See "Phase 4: uploading" in Data flow to learn about the process.

How to remove job logs

There isn't a way to automatically expire old job logs, but it's safe to remove them if they're taking up too much space. If you remove the logs manually, the job output in the UI will be empty.

New incremental logging architecture

NOTE: Note: This feature is off by default. See below for how to enable or disable it.

By combining the process with object storage settings, we can completely bypass the local file storage. This is a useful option if GitLab is installed as cloud-native, for example on Kubernetes.

The data flow is the same as described in the data flow section with one change: the stored path of the first two phases is different. This incremental log architecture stores chunks of logs in Redis and a persistent store (object storage or database) instead of file storage. Redis is used as first-class storage, and it stores up-to 128KB of data. Once the full chunk is sent, it is flushed to a persistent store, either object storage (temporary directory) or database. After a while, the data in Redis and a persistent store will be archived to object storage.

The data are stored in the following Redis namespace: Gitlab::Redis::SharedState.

Here is the detailed data flow:

  1. GitLab Runner picks a job from GitLab
  2. GitLab Runner sends a piece of log to GitLab
  3. GitLab appends the data to Redis
  4. Once the data in Redis reach 128KB, the data is flushed to a persistent store (object storage or the database).
  5. The above steps are repeated until the job is finished.
  6. Once the job is finished, GitLab schedules a Sidekiq worker to archive the log.
  7. The Sidekiq worker archives the log to object storage and cleans up the log in Redis and a persistent store (object storage or the database).

Enabling incremental logging

The following commands are to be issued in a Rails console:

# Omnibus GitLab
gitlab-rails console

# Installation from source
cd /home/git/gitlab
sudo -u git -H bin/rails console RAILS_ENV=production

To check if incremental logging (trace) is enabled:

Feature.enabled?('ci_enable_live_trace')

To enable incremental logging (trace):

Feature.enable('ci_enable_live_trace')

NOTE: Note: The transition period will be handled gracefully.

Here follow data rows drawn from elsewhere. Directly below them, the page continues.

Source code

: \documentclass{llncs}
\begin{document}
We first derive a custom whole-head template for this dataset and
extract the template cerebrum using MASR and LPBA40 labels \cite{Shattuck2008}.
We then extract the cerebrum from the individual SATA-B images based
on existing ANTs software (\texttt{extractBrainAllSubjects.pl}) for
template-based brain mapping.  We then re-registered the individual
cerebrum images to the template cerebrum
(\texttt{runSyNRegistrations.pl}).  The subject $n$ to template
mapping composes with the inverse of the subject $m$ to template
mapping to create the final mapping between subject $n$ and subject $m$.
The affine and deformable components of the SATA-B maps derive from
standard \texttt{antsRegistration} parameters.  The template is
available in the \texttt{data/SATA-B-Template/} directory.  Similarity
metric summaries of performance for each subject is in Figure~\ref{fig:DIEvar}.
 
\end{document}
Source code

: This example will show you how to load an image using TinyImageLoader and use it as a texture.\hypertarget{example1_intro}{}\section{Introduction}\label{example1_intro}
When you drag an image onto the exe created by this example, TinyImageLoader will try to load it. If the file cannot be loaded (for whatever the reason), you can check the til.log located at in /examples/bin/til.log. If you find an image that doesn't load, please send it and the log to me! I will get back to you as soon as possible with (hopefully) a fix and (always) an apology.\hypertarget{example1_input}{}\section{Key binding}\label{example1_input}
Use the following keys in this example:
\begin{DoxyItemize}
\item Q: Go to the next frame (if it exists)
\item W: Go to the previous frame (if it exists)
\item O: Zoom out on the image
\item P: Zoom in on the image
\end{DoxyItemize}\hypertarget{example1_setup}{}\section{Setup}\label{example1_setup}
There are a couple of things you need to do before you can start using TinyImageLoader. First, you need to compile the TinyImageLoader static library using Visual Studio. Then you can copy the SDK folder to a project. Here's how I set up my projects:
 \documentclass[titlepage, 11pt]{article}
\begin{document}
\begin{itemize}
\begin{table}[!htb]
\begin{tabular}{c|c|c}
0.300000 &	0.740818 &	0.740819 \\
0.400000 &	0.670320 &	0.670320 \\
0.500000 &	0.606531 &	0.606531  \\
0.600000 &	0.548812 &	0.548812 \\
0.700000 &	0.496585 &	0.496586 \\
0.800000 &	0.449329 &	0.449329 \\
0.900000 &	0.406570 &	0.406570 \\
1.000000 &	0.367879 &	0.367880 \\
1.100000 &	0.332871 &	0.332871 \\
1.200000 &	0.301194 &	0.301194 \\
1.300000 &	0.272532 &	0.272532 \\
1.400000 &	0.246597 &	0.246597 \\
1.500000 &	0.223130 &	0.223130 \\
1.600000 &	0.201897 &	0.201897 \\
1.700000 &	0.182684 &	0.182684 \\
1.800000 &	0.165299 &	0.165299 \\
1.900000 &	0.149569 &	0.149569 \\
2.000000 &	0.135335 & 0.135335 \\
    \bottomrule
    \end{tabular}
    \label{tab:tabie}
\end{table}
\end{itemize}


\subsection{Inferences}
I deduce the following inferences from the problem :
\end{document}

Upcoming logs will be generated with the incremental architecture, and on-going logs will stay with the legacy architecture, which means that on-going logs won't be forcibly re-generated with the incremental architecture.

To disable incremental logging (trace):

Feature.disable('ci_enable_live_trace')

NOTE: Note: The transition period will be handled gracefully. Upcoming logs will be generated with the legacy architecture, and on-going incremental logs will stay with the incremental architecture, which means that on-going incremental logs won't be forcibly re-generated with the legacy architecture.

Potential implications

In some cases, having data stored on Redis could incur data loss:

  1. Case 1: When all data in Redis are accidentally flushed

    • On going incremental logs could be recovered by re-sending logs (this is supported by all versions of the GitLab Runner).
    • Finished jobs which have not archived incremental logs will lose the last part (~128KB) of log data.
  2. Case 2: When Sidekiq workers fail to archive (e.g., there was a bug that prevents archiving process, Sidekiq inconsistency, etc.)

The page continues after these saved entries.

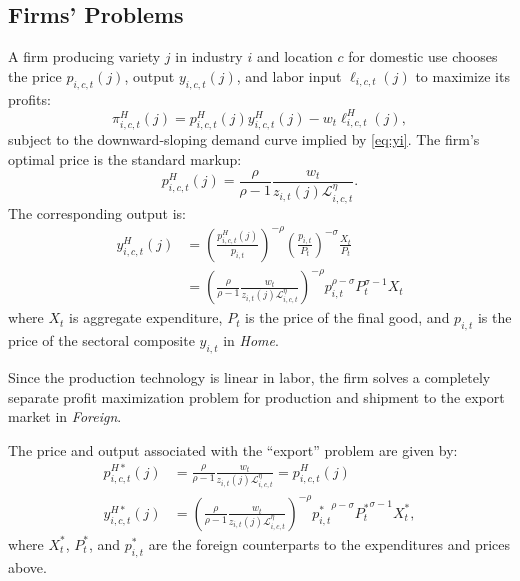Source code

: \documentclass[onehalfspacing,11pt]{article}
\begin{document}
\subsection{Firms' Problems}\label{sec:problems}
A firm producing variety $j$ in industry $i$ and location $c$ for domestic use chooses the price $p_{i,c,t}(j)$, output $y_{i,c,t}(j)$, and
labor input $\ell_{i,c,t}(j)$ to maximize its profits: 
\begin{equation}
\pi_{i,c,t}^H(j) = p_{i,c,t}^H(j) y_{i,c,t}^H(j) - w_{t}\ell_{i,c,t}^H(j),  \label{eq:profit_max_static}
\end{equation}%
subject to the downward-sloping demand curve implied by \eqref{eq:yi}. The firm's optimal price is the standard
markup: 
\begin{equation}
p_{i,c,t}^H(j)=\frac{\rho }{\rho -1}\frac{w_{t}}{z_{i,t}(j) \mathcal{L}_{i,c,t}^\eta}.  \label{eq:monopolist_price}
\end{equation}%
The corresponding output is: 
\begin{align}
y_{i,c,t}^H(j) & =\left( \frac{p_{i,c,t}^H(j)}{p_{i,t}}\right) ^{-\rho} \left( \frac{p_{i,t}}{P_t} \right)^{-\sigma} \frac{X_{t}}{P_{t}} \nonumber \\
& =\left( \frac{\rho }{\rho -1}\frac{w_{t}}{z_{i,t}(j) \mathcal{L}_{i,c,t}^\eta}\right) ^{-\rho } p_{i,t}^{\rho-\sigma} P_t^{\sigma-1} X_t
\label{eq:monopolist_output}
\end{align}%
where $X_{t}$ is aggregate expenditure, $P_{t}$ is the price of the final good, and $p_{i,t}$ is the price of the sectoral composite $y_{i,t}$ in {\it Home}.

Since the production technology is linear in labor, the firm solves a completely separate profit maximization problem for production and shipment to the export market in {\it Foreign}.

The price and output associated with the ``export'' problem are given by:
\begin{align}
\label{}
p_{i,c,t}^{H*}(j) & =\frac{\rho }{\rho -1}\frac{w_{t}}{z_{i,t}(j) \mathcal{L}_{i,c,t}^\eta} = p_{i,c,t}^{H}(j)  \\
y_{i,c,t}^{H*}(j) &  =\left( \frac{\rho }{\rho -1}\frac{w_{t}}{z_{i,t}(j) \mathcal{L}_{i,c,t}^\eta} \right) ^{-\rho } {p_{i,t}^*}^{\rho-\sigma} {P_t^*}^{\sigma-1} X_t^*,
\end{align}
where $X_{t}^*$, $P_{t}^*$, and $p_{i,t}^*$ are the foreign counterparts to the expenditures and prices above.
\end{document}
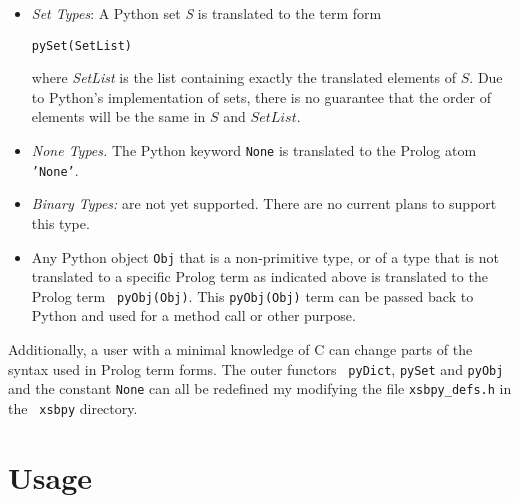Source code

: \begin{itemize}
         {\tt pyDict(DictList)}

         where {\tt DictList} is a list of tuples in term form: 

         {\tt ''(Key,Value)}

         {\tt Key} and {\tt Value} are the translations of any Python
         data structures that are both allowable as a dictionary key
         or value, and supported by {\tt xsbpy}.  For instance, {\tt
           Value} can be (the term form of) a list, a set, a tuple or
         another dictionary.

       \item {\em Set Types}: A Python set {\em S} is translated to
         the term form

         {\tt pySet(SetList)}

         where {\em SetList} is the list containing exactly the
         translated elements of $S$.  Due to Python's implementation
         of sets, there is no guarantee that the order of elements
         will be the same in $S$ and $SetList$.
       \item {\em None Types.} The Python keyword {\tt None} is
         translated to the Prolog atom {\tt 'None'}. 
       \item {\em Binary Types:} are not yet supported.  There are no
         current plans to support this type.
     \item Any Python object {\tt Obj} that is a non-primitive type,
       or of a type that is not translated to a specific Prolog term
       as indicated above is translated to the Prolog term {\tt
         pyObj(Obj)}.  This {\tt pyObj(Obj)} term can be passed back to
       Python and used for a method call or other purpose.
\end{itemize}

Additionally, a user with a minimal knowledge of C can change parts of
the syntax used in Prolog term forms.  The outer functors {\tt
  pyDict}, {\tt pySet} and {\tt pyObj} and the constant {\tt None} can
all be redefined my modifying the file {\tt xsbpy\_defs.h} in the {\tt
  xsbpy} directory.

\section{Usage}

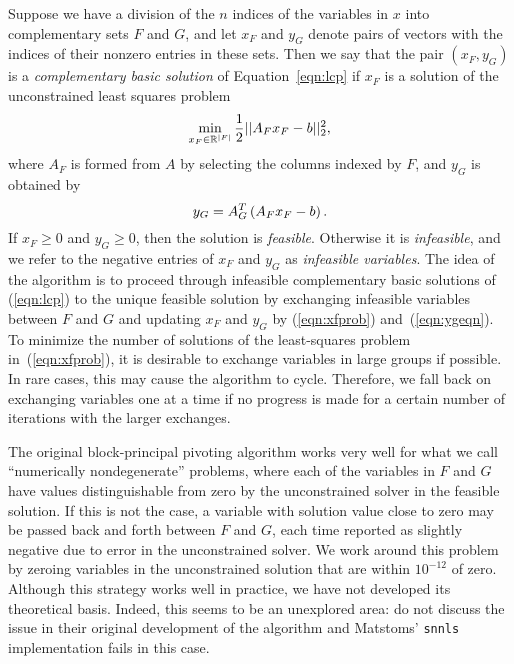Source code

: \documentclass[onecolumn,12pt,tightenlines,amsmath,secnumarabic,%
    floatfix,amssymb,aps,nofootinbib,letterpaper, showkeys]{revtex4}
\def\marginpar#1{}   %
\let\lbl=\label
\def\label#1{\lbl{#1}\ifinner\else\marginpar{\ref{#1} #1}\ignorespaces\fi}
\newcommand{\snnls}{\texttt{snnls} }
\begin{document}
Suppose we have a division of the $n$ indices of the variables in $x$ into complementary sets $F$ and $G$, and let $x_F$ and $y_G$ denote pairs of vectors with the indices of their nonzero entries in these sets. Then we say that the pair $(x_F, y_G)$ is a \emph{complementary basic solution} of Equation~\ref{eqn:lcp} if $x_F$ is a solution of the unconstrained least squares problem
\begin{equation}
\label{eqn:xfprob}
\min_{x_F \in \mathbb{R}^{|F|}} \frac{1}{2} || A_F x_F - b||_2^2,
\end{equation}
where $A_F$ is formed from $A$ by selecting the columns indexed by $F$, and $y_G$ is obtained by
\begin{equation}
\label{eqn:ygeqn}
y_G = A_G^T \left( A_F x_F - b \right).
\end{equation}
If $x_F \geq 0$ and $y_G \geq 0$, then the solution is \emph{feasible}. Otherwise it is
\emph{infeasible}, and we refer to the negative entries of $x_F$ and $y_G$ as \emph{infeasible variables}. The idea of the algorithm is to proceed through infeasible complementary basic solutions of (\ref{eqn:lcp}) to the unique feasible solution by exchanging infeasible variables between $F$ and $G$ and updating $x_F$ and $y_G$ by (\ref{eqn:xfprob}) and~(\ref{eqn:ygeqn}). To minimize the number of solutions of the least-squares problem in~(\ref{eqn:xfprob}), it is desirable to exchange variables in large groups if possible. In rare cases, this may cause the algorithm to cycle. Therefore, we fall back on exchanging variables one at a time if no progress is made for a certain number of iterations with the larger exchanges.

The original block-principal pivoting algorithm works very well for what we call ``numerically nondegenerate'' problems, where each of the variables in $F$ and $G$ have values distinguishable from zero by the unconstrained solver in the feasible solution. If this is not the case, a variable with solution value close to zero may be passed back and forth between $F$ and $G$, each time reported as slightly negative due to error in the unconstrained solver. We work around this problem by zeroing variables in the unconstrained solution that are within $10^{\mathord{-}12}$ of zero. Although this strategy works well in practice, we have not developed its theoretical basis. Indeed, this seems to be an unexplored area: \cite{MR95a:90059} do not discuss the issue in their original development of the algorithm and Matstoms' \snnls implementation fails in this case.
\end{document}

    • Currently all log data in Redis will be deleted after one week. If the Sidekiq workers can't finish by the expiry date, the part of log data will be lost.

Another issue that might arise is that it could consume all memory on the Redis instance. If the number of jobs is 1000, 128MB (128KB * 1000) is consumed.

Also, it could pressure the database replication lag. INSERTs are generated to indicate that we have log chunk. UPDATEs with 128KB of data is issued once we receive multiple chunks.